■ **Things to do**:
A: Decide whether each statement agrees with the transcript on Indigenous publishing: (i) Border/Lines issue 23 was guest edited by Randy Kapashesit and Winona LaDuke; (ii) Tawow was published in Toronto; (iii) Talking Stick emerged in Regina in the early eighties. Answer each with yes or no, quoting the deciding words of the transcript.
B: According to the transcript on Indigenous publishing, which body published the magazine Tawow, and during which years?
C: Continue the transcript on Indigenous publishing, picking up right after its final sentence.

■ **Extract**:
-.-.-
And then, since we’re also talking about Border/Lines, I’ll put a little link to the Border/Lines issue where Indigenous publishing begins in the chat, so you can have a look at that too. And so in Border/Lines, the Indigenous voice arrives with issue 23, or surfaces, in issue 23, in 1991/1992.[8] Guest edited by Randy Kapashesit, who’s the chief of the MoCreebec First Nation, and Winona LaDuke, a founder of the North American Native Women’s Network.

So, all that to say, there’s much, much more work to be done to describe the structural effects of this colonized publishing space on non-Indigenous and Indigenous artists and writers alike. In the eighties, Toronto was a material and discursive center for English Canadian publishing and was funded heavily to counter U.S. media influence. Visual arts publishing can be understood as a subgenre produced within this context.

Throughout working on this series, we found it quite difficult, quite hard, to ask questions like, “Why wasn’t the work of Indigenous artists being covered in these magazines? Why aren’t Indigenous critical voices being published? Where was this writing happening then?” And it shouldn’t be so hard to ask those questions.

On the other hand, Sherry Farrell-Racette’s work on Tawow,[9] which was a magazine published by the Department of Indian Affairs and Northern Development from 1970 to 1981, is a really important bookend in this line of questioning and the emergence of Talking Stick in Regina in the mid-nineties is another really important point. Neither of these magazines were published in Toronto. Their material and discursive relationship to land is located elsewhere. We could see the publishing geographies and engagements with Indigenous languages and artistic practices as a refusal of a dominant cultural imaginary reinforced through national publishing economies centered in Toronto. And with that, I’m hoping that’s a decent enough setup, Ryan, to pass the mic to you. Thank you so much for being with us.


Ryan Rice: Okay, you can see the screen? Perfect.

Shé:kon sewakwé:kon, waʼtkwanonhwerá:ton. Aronienes ióntiats, tsi Tkarónto kenákere nek tsi Kahnawà:ke nitewaké:non. Okwaho niwakiʼtarò:ten tánon Kanienʼkehá:ka niwakonhontsiò:ten.

Thank you for coming out today. Thank you to Felicity for the conversations we had pre-panel and for the invitation. Thank you to Michael, AGYU, SpokenWeb, and Artexte.

Also, I want to acknowledge fellow panelists whom I’m meeting for the first time, and the virtual audience who came out today to hear us speak.
-.-.-
■ **Study material**:
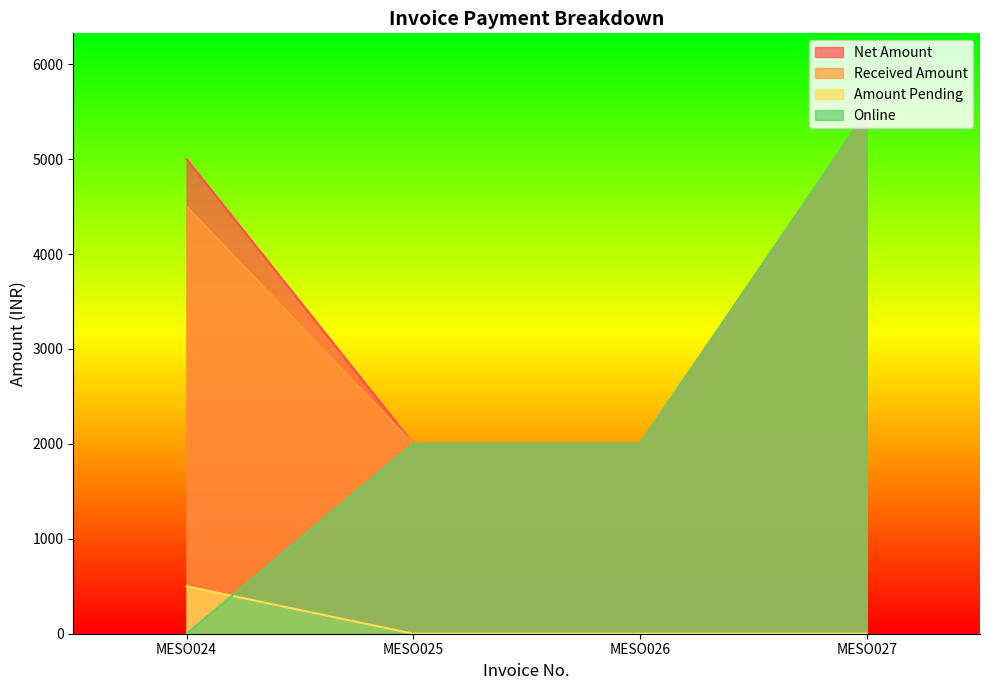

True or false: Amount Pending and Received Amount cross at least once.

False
-.-.-
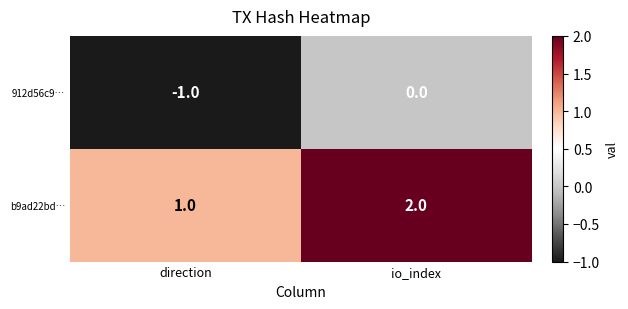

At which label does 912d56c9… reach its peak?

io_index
-.-.-
■ **Answers for this exercise**:
A:
(i) Yes: "Guest edited by Randy Kapashesit, who’s the chief of the MoCreebec First Nation, and Winona LaDuke"
(ii) No: "Neither of these magazines were published in Toronto."
(iii) No: "the emergence of Talking Stick in Regina in the mid-nineties"

B: The Department of Indian Affairs and Northern Development published it from 1970 to 1981.

C:
I sort of went a little off of route from what I was originally going to talk about just because I thought that in order to understand the deficit within publishing, we have to understand the deficit overall on why these experiences, or these archives, or these moments are absent, and I start thinking about, in relationship to the project that I’ve been working on, how we need to readjust the foundation. And by readjusting the foundation, I think we can come to terms with why these absences have existed and why they may still exist because we still have a lot of reconciliation that needs to take place in order for that adjustment to find equal footing within this culture. So, land is a living archive, the ultimate metadata that feeds digital signifiers and that sets the pace. This is held in nature and gets interpreted through Onkwehon:we faith and knowledge keepers, who carry forward the philosophical underpinnings instituted through a diversity of Indigenous traditional knowledges that prompts questions such as, “What does it tell us?” and “How do we read it?”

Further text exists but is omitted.